Abdelaziz Bouteflika a été inhumé, dimanche 19 septembre, au carré des martyrs du cimetière d'El Alia à Alger, réservé aux héros de la guerre d'indépendance. Mais l'ex-président algérien a eu droit à moins d'honneurs que ses prédécesseurs. Chassé du pouvoir en 2019 après vingt ans à la tête de l'Algérie, il s'est éteint vendredi à l'âge de 84 ans.

L'exposition de sa dépouille au Palais du peuple à Alger, annoncée initialement, a été annulée. Pourtant, ce bâtiment d'apparat avait fait l'objet de préparatifs pour un tel recueillement en présence de hauts dignitaires du pays. Les corps des prédécesseurs de Bouteflika et même son ex-chef d'état-major Ahmed Gaïd Salah ont tous été exposés dans ce Palais avant d'être enterrés.

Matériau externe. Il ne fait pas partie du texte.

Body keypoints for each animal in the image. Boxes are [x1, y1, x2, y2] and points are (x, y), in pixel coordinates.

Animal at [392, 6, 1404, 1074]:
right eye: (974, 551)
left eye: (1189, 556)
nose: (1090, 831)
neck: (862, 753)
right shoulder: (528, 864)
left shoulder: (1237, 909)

Un véhicule blindé couvert de fleurs

Le cortège funèbre a parcouru une trentaine de kilomètres entre la région de Zeralda, dans l'ouest d'Alger, où vivait l'ex-président depuis un accident vasculaire cérébral en 2013, et le cimetière d'El Alia, situé à une dizaine de kilomètres du centre-ville.

Selon des images de la télévision El Hayet TV, la dépouille a été portée sur un affût de canon tiré par un véhicule blindé couvert de fleurs. Outre son successeur Abdelmadjid Tebboune, les membres du gouvernement et des diplomates étrangers étaient présents au cimetière.

Un ex-président à l'image ternie

Au terme de plusieurs heures de flottement sans réaction officielle au décès de l'ex-président, le président Abdelmadjid Tebboune, qui fut Premier ministre sous Bouteflika, a décrété la mise en berne du drapeau national "pendant trois jours", pour honorer "le moudjahid (combattant de l'indépendance) Abdelaziz Bouteflika".

Ces atermoiements illustrent, selon les observateurs, des craintes de manifestations hostiles contre un ex-président à l'image ternie.